Marveling at the thought that I might be able to start out on a new career path suddenly seemed to be a silly way to waste time. I asked my patient monitors to display the second message in the window, to save me the bother of putting the hood on again.
This one was from the UN executive who was presumably also a member of the Hardinist Cabal: Michael Lowenthal. Unless his sim had been subtly enhanced, he seemed to be a little taller than me, but that might have been an illusion generated by the fact that he seemed to be hovering in empty space “outside” the room. His complexion wasn’t quite as dark as mine, but his neatly sculpted features made him substantially more handsome and his smartsuit was masterpiece enough to make Gray’s, let alone mine, look like the next best thing to a prison uniform. His hair was a neutral shade of brown, but that only served to emphasize the classicism of his features.

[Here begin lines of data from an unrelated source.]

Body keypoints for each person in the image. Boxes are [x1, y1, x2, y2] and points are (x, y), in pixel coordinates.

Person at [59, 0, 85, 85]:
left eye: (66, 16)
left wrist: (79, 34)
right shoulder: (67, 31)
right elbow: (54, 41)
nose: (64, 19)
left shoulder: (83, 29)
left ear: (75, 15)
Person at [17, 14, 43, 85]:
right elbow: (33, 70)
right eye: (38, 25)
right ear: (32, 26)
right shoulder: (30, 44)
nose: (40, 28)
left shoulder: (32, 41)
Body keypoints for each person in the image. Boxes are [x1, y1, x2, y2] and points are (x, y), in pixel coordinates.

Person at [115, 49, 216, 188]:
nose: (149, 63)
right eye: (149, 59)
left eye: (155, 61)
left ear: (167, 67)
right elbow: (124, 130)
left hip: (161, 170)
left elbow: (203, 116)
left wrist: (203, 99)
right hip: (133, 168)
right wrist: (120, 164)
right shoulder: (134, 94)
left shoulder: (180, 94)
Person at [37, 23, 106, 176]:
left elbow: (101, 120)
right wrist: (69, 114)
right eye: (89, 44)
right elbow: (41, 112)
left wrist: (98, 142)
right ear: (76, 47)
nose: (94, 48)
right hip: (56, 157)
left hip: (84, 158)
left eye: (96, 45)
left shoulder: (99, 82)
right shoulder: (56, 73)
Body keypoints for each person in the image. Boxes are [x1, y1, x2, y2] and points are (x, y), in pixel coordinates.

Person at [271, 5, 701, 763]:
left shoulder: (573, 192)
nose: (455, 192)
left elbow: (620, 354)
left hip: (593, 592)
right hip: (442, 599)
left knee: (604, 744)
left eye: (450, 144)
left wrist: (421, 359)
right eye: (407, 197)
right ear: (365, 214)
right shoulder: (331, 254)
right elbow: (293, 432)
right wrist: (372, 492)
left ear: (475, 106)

Lowenthal introduced himself as the Secretary to the Ecological Planning Department of the World Government, but I wasn’t stupid enough to think that he was any mere bureaucrat. Like Gray, he was wrapped up in a cocoon in a flying sardine can, but his sim carried his favorite virtual environment with it. No ancient books for Michael Lowenthal: his background was Amundsen’s central square, with the UN parliament building directly behind him, reduced by a trick of perspective to near insignificance.
“I’m calling ahead to prepare the ground for our first meeting, Mr. Tamlin,” Michael Lowenthal said. “I wanted you to know as soon as possible that the United Nations is not merely willing but eager to facilitate your return to Earth and to provide for your rehabilitation and reeducation. I can assure you that any crimes and misdemeanors you might have committed in the distant past are of no further relevance to anyone alive today, and that we are enthusiastic to make you welcome. We shall be happy to provide you with employment, not in any artificial make-work capacity but as a useful and valued member of society. I look forward to meeting you when the ship docks, and to making provision for your eventual return to Earth. Thank you.” His image froze to a still, but didn’t disappear.

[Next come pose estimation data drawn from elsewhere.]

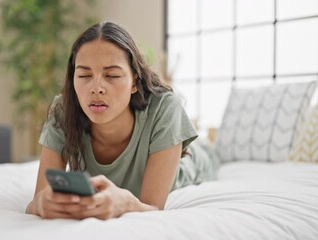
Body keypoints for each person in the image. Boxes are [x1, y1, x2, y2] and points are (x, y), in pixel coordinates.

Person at [25, 21, 218, 220]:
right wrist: (41, 203)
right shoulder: (63, 110)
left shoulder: (165, 107)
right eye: (84, 75)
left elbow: (153, 208)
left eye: (112, 75)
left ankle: (211, 142)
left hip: (191, 161)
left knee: (205, 151)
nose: (96, 88)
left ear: (135, 81)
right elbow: (38, 200)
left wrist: (126, 202)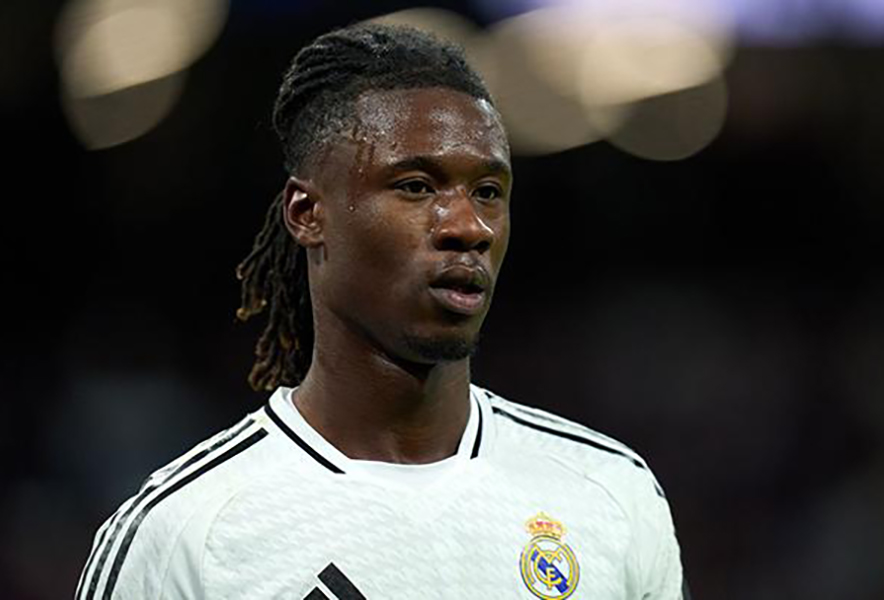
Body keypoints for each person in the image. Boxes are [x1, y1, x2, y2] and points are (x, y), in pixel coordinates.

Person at [76, 23, 686, 600]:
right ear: (307, 215)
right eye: (416, 186)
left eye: (488, 192)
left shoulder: (611, 494)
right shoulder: (182, 535)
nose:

No stray “snowball” had dared to interrupt him, although he had help to avoid any such possibility by keeping his message brief.
Personal though these messages were, I knew that they weren’t private. As soon as Michael Lowenthal had finished, I asked to speak to Davida Berenike Columella. Her image immediately displaced his, but she seemed slightly more incongruous floating “outside,” partly because the background behind her head was a blank wall.
“What was all that about?” I demanded, unceremoniously.
She could have been evasive if she’d wanted to be, but she didn’t. “They both want you to go back with them to Earth,” she said. “I’m not privy to their motives, but I suspect that they’re simply being overcautious. They’re afraid that if they don’t obtain your early agreement to return to Earth you might accept an invitation to visit the outer system — Titan, perhaps.”